__Try it__: State how many lines in the records below contain the word "Iterastit". Nothing else is needed.

Dataset entries:

════

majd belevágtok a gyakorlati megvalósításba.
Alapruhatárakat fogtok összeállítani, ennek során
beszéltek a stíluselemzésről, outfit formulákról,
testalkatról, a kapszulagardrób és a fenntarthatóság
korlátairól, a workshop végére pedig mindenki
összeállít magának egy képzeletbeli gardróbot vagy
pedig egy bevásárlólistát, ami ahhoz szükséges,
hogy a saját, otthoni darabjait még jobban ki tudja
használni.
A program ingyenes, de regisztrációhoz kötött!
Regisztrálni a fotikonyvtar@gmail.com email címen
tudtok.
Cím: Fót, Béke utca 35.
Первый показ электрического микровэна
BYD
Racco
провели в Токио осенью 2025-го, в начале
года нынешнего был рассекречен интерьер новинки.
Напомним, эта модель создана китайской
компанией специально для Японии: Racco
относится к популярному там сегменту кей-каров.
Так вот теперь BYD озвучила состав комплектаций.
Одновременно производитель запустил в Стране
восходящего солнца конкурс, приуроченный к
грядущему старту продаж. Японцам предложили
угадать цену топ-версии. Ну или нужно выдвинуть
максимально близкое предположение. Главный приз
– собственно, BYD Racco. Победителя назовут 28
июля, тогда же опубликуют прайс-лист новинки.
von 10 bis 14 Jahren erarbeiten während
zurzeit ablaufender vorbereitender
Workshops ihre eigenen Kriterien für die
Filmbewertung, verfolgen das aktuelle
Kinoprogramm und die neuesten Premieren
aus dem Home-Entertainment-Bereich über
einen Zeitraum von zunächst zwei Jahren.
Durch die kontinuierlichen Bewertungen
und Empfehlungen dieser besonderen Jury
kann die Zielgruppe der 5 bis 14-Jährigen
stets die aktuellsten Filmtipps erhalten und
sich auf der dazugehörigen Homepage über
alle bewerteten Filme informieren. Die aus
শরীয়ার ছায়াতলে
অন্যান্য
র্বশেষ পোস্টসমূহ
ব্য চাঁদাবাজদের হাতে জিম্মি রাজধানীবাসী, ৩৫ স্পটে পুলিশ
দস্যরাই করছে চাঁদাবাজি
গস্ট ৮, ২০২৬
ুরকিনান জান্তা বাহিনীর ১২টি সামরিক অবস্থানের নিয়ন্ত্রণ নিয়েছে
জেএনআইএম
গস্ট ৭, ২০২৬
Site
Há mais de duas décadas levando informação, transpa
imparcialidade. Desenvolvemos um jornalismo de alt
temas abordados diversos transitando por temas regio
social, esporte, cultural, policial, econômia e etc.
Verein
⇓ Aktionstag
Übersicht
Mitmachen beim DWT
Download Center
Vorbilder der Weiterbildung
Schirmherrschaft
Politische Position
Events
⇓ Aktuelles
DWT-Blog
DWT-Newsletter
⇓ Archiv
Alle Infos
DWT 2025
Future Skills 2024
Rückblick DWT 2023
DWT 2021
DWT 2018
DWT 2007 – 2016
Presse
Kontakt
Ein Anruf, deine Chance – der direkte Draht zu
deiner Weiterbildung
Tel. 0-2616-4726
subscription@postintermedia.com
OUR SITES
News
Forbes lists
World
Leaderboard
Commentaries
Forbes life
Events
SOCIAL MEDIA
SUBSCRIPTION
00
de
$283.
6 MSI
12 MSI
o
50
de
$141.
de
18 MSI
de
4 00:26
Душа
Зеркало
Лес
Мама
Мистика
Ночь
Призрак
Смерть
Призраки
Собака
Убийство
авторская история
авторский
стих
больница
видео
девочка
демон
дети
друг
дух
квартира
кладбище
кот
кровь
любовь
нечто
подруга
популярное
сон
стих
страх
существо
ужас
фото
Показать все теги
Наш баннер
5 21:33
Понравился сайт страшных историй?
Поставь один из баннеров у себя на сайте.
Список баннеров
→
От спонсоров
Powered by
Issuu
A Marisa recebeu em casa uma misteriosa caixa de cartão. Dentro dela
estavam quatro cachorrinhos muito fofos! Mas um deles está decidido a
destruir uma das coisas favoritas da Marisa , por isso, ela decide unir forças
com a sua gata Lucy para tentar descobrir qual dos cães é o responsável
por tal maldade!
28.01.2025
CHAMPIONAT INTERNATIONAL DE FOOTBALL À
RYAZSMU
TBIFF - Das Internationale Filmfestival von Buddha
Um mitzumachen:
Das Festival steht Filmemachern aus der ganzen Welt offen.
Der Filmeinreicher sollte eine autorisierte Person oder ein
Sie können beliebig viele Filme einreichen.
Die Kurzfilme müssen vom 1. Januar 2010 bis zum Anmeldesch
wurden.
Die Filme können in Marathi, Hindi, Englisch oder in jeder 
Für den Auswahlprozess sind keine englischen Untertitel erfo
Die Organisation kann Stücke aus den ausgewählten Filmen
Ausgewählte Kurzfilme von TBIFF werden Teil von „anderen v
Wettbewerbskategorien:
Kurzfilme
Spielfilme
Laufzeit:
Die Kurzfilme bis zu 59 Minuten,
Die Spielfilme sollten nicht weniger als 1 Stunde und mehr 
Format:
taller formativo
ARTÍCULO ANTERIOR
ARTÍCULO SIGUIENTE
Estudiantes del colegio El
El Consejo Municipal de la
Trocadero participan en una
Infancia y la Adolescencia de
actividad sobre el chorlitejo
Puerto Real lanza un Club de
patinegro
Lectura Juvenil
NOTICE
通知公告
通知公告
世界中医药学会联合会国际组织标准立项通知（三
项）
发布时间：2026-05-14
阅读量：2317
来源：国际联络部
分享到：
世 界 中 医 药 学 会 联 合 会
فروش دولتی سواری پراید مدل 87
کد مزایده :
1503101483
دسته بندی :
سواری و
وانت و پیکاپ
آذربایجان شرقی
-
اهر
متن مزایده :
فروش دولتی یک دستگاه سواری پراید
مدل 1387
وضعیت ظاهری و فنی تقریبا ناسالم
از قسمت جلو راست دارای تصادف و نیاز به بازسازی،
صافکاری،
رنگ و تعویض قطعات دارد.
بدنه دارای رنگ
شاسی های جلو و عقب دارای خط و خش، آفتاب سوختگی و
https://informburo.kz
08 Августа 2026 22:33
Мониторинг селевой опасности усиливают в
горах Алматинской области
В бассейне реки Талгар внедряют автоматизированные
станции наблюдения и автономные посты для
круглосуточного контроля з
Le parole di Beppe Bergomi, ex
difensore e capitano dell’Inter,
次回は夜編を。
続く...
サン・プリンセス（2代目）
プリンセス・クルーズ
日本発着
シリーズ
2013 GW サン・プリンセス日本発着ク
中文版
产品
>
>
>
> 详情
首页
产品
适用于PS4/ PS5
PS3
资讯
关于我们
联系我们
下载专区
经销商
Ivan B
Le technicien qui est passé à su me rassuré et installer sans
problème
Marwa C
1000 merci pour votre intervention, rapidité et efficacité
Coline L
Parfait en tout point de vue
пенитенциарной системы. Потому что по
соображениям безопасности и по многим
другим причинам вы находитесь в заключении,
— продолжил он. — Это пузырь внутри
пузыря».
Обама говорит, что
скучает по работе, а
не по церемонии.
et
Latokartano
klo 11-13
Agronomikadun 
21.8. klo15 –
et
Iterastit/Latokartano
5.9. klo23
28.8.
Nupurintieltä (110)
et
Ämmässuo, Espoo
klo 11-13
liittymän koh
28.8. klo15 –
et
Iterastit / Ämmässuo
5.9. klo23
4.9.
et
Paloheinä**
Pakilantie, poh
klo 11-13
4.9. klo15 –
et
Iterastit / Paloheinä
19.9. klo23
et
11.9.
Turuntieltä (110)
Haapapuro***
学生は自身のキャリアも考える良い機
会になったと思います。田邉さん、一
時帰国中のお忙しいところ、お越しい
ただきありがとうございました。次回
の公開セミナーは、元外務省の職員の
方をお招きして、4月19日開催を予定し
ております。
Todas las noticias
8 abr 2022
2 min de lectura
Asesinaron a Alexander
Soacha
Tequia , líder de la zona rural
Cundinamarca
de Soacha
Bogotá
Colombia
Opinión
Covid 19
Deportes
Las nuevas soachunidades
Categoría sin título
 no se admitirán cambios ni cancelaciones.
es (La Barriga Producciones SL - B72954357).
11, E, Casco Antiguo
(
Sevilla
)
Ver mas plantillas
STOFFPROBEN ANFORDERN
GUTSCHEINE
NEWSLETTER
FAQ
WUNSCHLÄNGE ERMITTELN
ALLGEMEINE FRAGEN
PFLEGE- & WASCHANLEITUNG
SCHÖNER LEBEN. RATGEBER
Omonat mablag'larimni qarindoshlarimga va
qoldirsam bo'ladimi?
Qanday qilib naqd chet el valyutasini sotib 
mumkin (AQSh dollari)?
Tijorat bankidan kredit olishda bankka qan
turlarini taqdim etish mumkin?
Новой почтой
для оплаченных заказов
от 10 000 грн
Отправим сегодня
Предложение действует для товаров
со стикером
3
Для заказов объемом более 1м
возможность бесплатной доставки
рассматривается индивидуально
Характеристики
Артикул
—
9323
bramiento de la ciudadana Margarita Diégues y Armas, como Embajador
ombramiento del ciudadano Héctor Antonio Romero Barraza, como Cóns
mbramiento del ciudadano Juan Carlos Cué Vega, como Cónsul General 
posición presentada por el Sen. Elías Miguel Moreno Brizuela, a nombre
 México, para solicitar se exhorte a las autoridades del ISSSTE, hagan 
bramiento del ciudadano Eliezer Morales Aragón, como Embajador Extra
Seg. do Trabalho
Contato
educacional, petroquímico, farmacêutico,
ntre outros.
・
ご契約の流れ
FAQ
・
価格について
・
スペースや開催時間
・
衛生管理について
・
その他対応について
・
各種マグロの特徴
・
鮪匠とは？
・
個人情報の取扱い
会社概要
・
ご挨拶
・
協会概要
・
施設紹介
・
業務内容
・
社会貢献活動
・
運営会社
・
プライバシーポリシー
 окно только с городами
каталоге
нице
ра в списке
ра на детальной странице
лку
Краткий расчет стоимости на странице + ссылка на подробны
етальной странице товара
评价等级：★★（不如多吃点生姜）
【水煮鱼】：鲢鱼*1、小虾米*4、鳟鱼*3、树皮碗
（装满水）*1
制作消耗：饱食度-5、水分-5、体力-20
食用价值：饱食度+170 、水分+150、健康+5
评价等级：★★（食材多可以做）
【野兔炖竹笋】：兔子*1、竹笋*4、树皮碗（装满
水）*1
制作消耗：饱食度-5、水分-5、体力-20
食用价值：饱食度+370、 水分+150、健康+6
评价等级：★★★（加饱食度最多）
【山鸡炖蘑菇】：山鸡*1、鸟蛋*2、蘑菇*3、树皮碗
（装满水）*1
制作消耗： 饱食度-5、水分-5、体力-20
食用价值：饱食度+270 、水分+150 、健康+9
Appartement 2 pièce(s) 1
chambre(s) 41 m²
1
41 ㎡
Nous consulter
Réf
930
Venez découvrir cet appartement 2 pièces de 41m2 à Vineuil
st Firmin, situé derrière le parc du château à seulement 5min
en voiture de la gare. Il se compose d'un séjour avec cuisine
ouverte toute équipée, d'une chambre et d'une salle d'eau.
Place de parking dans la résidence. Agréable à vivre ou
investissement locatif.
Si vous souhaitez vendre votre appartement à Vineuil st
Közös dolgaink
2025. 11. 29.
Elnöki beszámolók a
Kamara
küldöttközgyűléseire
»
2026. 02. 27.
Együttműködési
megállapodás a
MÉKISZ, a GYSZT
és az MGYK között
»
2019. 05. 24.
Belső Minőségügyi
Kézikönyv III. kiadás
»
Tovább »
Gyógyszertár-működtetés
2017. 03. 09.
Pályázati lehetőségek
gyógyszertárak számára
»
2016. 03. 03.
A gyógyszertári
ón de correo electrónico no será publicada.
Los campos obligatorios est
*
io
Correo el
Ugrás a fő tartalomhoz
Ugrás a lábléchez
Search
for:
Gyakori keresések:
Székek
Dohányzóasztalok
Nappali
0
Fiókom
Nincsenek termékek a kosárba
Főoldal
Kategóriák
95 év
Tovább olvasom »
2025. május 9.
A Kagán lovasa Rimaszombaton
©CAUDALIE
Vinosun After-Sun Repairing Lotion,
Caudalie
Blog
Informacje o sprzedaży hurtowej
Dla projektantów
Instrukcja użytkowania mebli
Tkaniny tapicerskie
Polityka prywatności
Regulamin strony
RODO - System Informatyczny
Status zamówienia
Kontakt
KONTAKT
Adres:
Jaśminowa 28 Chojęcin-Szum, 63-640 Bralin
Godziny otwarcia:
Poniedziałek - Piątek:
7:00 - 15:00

════

__Output for this task__: 3